SGI Demos 64-Proc Linux Box
foobar104 writes "Details are scarce, but SGI announced this morning that their prototype Itanium 2 system has demonstrated more than 120 GB/s to and from main memory on the STREAM TRIAD benchmark, which is the fourth best result in the world. For comparison, the Cray C90 sustains 105 GB/s, while an even larger Sun Fire 15K clocks a measly 55 GB/s. The interesting part? The system wasn't running IRIX, SGI's proprietary version of UNIX. It was running Linux. More information on STREAM TRIAD, including results from other systems, is available here. The system, incidentally, was an Origin 3800 straight out of manufacturing equipped with Itanium 2 processor modules. SGI will start selling the systems early next year."
It's not surprising that the SGI machine runs STREAM well. Back in the mid-1990's, John McCalpin, who worked for SGI at that time, was a regular contributor to comp.sys.super, and he would frequently brag about the superiority of SGI running STREAM. McCalpin is one of the primary advocates for STREAM. You can optimize a computer architecture to run a particular benchmark well. The question is whether the SGI machine runs a wider variety of real-world problems well.

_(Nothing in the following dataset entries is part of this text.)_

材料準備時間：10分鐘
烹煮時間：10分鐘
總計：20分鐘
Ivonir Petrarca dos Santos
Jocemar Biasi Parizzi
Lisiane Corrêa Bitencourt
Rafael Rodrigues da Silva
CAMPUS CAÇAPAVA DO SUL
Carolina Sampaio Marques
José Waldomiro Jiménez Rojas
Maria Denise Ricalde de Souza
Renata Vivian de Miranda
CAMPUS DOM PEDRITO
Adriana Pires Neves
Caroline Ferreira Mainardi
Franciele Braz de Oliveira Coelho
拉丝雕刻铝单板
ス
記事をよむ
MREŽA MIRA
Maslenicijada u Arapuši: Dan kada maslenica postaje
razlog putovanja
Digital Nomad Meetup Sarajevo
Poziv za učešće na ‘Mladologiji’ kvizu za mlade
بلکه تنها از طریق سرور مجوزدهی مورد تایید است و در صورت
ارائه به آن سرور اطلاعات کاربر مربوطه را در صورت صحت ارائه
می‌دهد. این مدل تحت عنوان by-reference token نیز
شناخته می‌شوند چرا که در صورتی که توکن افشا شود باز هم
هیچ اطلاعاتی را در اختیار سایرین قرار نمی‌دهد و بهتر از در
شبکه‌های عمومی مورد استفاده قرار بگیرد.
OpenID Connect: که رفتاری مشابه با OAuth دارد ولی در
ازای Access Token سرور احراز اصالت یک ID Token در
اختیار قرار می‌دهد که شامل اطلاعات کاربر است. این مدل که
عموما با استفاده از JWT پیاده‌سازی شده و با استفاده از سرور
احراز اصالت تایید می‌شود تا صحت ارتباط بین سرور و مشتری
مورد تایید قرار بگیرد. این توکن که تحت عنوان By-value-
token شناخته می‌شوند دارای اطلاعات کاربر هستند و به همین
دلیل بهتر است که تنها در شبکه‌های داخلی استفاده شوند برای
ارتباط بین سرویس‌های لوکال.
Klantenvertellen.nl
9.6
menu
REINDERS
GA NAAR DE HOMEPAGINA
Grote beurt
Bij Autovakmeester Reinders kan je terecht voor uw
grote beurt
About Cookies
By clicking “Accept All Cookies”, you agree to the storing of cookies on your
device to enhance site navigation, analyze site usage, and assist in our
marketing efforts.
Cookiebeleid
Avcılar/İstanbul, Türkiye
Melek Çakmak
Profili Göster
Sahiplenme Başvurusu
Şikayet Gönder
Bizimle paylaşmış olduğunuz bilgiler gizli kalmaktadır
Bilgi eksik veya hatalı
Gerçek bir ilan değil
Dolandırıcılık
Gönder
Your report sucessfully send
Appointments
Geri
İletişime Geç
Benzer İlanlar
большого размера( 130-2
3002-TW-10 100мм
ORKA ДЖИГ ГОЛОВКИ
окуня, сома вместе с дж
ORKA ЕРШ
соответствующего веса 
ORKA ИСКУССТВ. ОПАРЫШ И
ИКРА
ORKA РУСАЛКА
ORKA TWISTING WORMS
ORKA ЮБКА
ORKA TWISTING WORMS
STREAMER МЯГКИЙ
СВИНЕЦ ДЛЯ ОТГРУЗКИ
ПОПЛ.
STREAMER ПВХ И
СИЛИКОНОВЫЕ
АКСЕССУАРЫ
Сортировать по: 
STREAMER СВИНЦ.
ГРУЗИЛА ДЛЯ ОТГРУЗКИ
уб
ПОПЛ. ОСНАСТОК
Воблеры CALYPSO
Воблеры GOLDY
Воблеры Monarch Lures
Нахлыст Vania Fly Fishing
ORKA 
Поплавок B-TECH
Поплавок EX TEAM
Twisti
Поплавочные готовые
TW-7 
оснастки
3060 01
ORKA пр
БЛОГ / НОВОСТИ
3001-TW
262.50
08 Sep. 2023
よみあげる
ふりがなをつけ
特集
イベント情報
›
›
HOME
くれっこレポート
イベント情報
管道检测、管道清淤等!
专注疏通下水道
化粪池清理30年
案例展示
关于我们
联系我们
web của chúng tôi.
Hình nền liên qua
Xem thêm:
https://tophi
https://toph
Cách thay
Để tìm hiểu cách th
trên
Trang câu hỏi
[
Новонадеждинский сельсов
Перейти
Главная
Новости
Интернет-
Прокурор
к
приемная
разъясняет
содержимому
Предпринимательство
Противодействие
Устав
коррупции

One of the areas this is meaningful is data warehousing. There are three major competitors in the very large data warehousing environment and one wanna be competitor:
- NCR Teradata and Worldmark MPP servers
- IBM DB2 and IBM pSeries clusters (MPP again)
- Sun SunFire 15K and Sybase IQ Multiplex (SMP)
- Oracle is trying to compete in this space and not really succeeding. Their model is sort of MPP, based on Oracle Real Application Clusters
MPP, or massively parallel processing, is the typical solution for very large (generally anything over 3 or 4 terabytes) data warehouses. Sun and Sybase are trying hard to crack the market with their SMP (symmetric multi-processing) solution, which is actually very promising. The major benefit to SMP processing is simplicity, one server to maintain, one OS, no cluster, no cluster interconnect. With Linux potentially pushing into the large SMP space we will have the potential for competition to the MPP data warehouse solutions, which are incredibly expensive to purchase and maintain.One of the biggest drawbacks to Linux adoption in the commercial Enterprise space is its lack of SMP scalability. If the SGI platform works out we will start seeing Linux scaling into an arena that will allow for acceptance in the Enterprise.
In my universe I'm perfectly normal, it's not my fault you don't live in my universe.
Given that they list "scalability" as one of the open source projects that they contribute to I would say they are playing nice with the community. (http://oss.sgi.com/projects/).
They are working hard to get a number of their changes into the offical kernel, I imagine this is one of them .
I think it is pretty interesting that the benchmark that they used measured memory throughput, as opposed to, say, an actual workload. In other words, this is a synthetic benchmark, versus a real-world benchmark. They say, "Look! We can do memory transfers really really fast!"
Unfortunately, memory transfers are not the world when it comes to large multiprocessor boxes. The overhead comes in when you're trying to synchronize a large number of threads/CPUs to do a large task. For example, an Oracle database.
Sun has proven that it scales up the tree very well with large numbers of processors. But from my understanding, Linux is more efficient with a low processor count, and less and less efficient with more processors.
I question its ability to do anything with a real workload. And I've even more suspicious because they use a benchmark I've never heard of (STREAM TRIAD) to push its superiority on a single-aspect synthetic benchmark.
Good. The machine looks like it has a decent memory bus, and memory modules with a good configuration and speed rating. Now, what can the machine actually do well that makes it a real winner?
Anybody else see that as the main reason this is running Linux instead of Irix?
SGI started working on porting IRIX to the IA-64 architecture back in (I think it was) 1995 or 1996. Not long after, they found that it would be easier and cheaper to get Linux to scale more efficiently and to port some key libraries and services from IRIX than it would be to port all of IRIX over to the new architecture.
It's all about time and money.
It's not clear to what extent application programs have to be aware of this. Clearly, if you lay things out in memory badly, with lots of CPUs reading and writing the same memory from all over the memory net, the system will bottleneck.
Speaking as somebody who's done his share of IRIX programming, I'd say "none at all."
In some cases, on Origin 2000 hardware with older versions of IRIX, you could see notable performance differences if you went out of your way to place memory in banks adjacent to the running processors. But the Origin 3000 architecture, with its significant reductions in memory latency, and newer versions of IRIX, with their improved page replication algorithms, have made manual memory placement almost obsolete. Almost.
SGI spent a lot of time and trouble trying to reduce the impact of accessing remote memory. The caching mechanisms and page replication stuff are really well thought-out.